With the Kandahar killing fields now officially clear of Canadian soldiers, a daunting military challenge lies ahead.

The new enemy is boot camp boredom, the recalibrated target is surplus staffing, the likely result is the return to a military funding decade of semi-darkness.

Now in the post-Afghanistan era, Canada's armed forces have lost their mojo -- and that's a very dangerous dangle in front of a government looking for easy deficit elimination routes.

In short, no bullets flying, no big bucks flowing.

It's already begun on internal departmental balance sheets.

What Chief of Defence Staff Gen. Walt Natynczyk has labelled the "transformation" of Canada's military is actually another word for "shrinkage" of staff inside his headquarters and perhaps the front line as well.

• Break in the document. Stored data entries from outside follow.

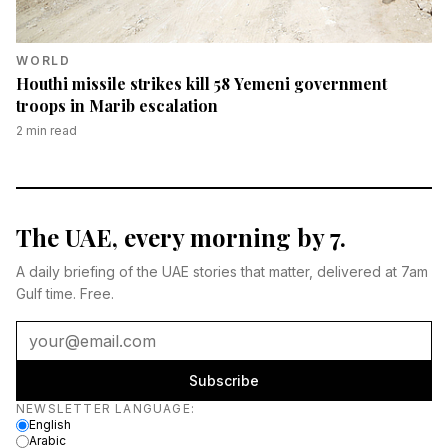
WORLD
Houthi missile strikes kill 58 Yemeni government
troops in Marib escalation
2
min read
The UAE, every morning by 7.
A daily briefing of the UAE stories that matter, delivered at 7am
Gulf time. Free.
Subscribe
Newsletter language
NEWSLETTER LANGUAGE
:
English
Arabic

Cutting the fat at the department's headquarters is doable because there's been a rapid buildup of pencil-pushers which is difficult to justify.

But ripping the guts out of the front-line battalions would put Canada's military into a tailspin that might take another decade to recover in the event of another 9-11 attack.

Under the Conservatives, the military has regained its world-class stature in global confrontations, particularly with NATO partnerships.

It needs a year or two to regroup into prime fighting form with refurbished equipment, but it would be a shame for the gains of the last 10 years to render Canada a minor-power partner.

The Afghanistan mission, for all its success and potential failures, has lifted Canada from a passive, blue-helmeted, United Nations peacekeeping unit into a battlefield-hardened combat unit under an International Security Force flag.

It's the right time to end the mission, but it would be wrong to end Canada's reign as a respected middle power in global military peacemaking.